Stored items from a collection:
---+---
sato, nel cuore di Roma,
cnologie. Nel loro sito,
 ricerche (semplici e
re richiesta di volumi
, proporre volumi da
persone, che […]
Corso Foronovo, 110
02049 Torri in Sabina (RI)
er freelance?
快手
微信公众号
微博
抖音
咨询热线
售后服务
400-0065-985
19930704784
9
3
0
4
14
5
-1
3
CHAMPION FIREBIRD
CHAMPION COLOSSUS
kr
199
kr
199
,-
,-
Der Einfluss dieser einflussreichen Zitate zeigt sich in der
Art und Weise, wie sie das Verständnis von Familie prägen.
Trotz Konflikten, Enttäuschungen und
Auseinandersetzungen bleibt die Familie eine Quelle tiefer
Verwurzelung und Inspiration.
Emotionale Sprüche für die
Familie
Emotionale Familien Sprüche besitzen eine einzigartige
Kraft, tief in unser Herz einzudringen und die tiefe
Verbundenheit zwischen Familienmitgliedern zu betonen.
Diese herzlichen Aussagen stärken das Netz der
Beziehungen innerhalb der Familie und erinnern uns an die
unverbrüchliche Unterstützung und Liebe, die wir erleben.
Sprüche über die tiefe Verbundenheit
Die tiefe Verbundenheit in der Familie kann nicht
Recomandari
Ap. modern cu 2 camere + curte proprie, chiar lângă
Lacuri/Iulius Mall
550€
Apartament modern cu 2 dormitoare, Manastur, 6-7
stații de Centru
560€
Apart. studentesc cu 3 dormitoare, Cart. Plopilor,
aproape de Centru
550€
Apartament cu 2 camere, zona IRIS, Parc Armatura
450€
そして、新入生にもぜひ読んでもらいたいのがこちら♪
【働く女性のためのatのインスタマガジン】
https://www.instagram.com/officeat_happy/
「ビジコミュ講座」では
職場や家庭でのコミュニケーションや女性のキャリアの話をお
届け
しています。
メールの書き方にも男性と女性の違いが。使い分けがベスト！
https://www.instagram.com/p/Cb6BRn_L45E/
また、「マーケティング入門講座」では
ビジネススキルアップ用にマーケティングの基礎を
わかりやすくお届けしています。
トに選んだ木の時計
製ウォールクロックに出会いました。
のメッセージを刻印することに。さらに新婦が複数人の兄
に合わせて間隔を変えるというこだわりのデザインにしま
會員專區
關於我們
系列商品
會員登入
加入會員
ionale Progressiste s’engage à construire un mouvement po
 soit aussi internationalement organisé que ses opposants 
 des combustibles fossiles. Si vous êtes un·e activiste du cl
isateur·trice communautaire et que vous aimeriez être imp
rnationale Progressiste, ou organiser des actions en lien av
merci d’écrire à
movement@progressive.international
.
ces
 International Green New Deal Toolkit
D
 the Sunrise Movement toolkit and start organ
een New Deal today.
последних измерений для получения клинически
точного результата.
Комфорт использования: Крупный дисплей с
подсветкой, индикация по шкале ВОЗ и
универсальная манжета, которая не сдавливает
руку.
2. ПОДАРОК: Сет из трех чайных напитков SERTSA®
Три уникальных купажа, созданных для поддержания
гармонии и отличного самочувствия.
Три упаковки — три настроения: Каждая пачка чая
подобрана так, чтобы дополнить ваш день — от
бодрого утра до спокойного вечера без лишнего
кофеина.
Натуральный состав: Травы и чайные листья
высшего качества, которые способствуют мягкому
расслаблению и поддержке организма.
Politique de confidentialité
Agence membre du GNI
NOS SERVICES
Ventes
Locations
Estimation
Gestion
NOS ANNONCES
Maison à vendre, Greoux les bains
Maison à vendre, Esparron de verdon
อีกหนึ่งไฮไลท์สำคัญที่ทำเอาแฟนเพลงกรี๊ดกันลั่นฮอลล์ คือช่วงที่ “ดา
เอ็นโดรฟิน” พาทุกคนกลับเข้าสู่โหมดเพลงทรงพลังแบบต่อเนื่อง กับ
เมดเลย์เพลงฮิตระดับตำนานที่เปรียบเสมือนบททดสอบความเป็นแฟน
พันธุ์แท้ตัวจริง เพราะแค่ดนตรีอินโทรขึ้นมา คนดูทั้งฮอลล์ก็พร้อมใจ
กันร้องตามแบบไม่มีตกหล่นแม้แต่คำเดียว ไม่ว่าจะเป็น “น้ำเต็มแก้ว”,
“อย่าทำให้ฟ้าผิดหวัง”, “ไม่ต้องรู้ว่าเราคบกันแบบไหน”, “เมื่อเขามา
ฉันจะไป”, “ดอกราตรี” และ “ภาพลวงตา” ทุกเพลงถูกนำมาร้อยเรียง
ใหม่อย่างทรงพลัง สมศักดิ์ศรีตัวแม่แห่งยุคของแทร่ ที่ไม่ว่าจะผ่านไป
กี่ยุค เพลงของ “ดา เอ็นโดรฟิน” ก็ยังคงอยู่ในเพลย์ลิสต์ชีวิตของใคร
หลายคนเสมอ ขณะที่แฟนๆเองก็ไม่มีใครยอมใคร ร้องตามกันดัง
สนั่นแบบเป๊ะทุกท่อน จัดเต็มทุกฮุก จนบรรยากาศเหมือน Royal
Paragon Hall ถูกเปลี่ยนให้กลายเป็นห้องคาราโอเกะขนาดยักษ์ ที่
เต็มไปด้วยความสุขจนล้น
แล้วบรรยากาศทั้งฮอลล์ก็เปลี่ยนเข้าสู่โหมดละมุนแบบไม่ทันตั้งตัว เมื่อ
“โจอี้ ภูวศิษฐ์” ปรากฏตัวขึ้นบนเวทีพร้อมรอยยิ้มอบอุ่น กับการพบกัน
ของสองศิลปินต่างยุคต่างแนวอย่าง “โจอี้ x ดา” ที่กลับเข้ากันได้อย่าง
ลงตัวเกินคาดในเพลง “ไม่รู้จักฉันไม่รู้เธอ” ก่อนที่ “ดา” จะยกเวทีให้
---+---
● **Exercise goal**: Show every line in the records above that contains the string "volumi", matching case exactly.

● **Solved problem**:
re richiesta di volumi
, proporre volumi da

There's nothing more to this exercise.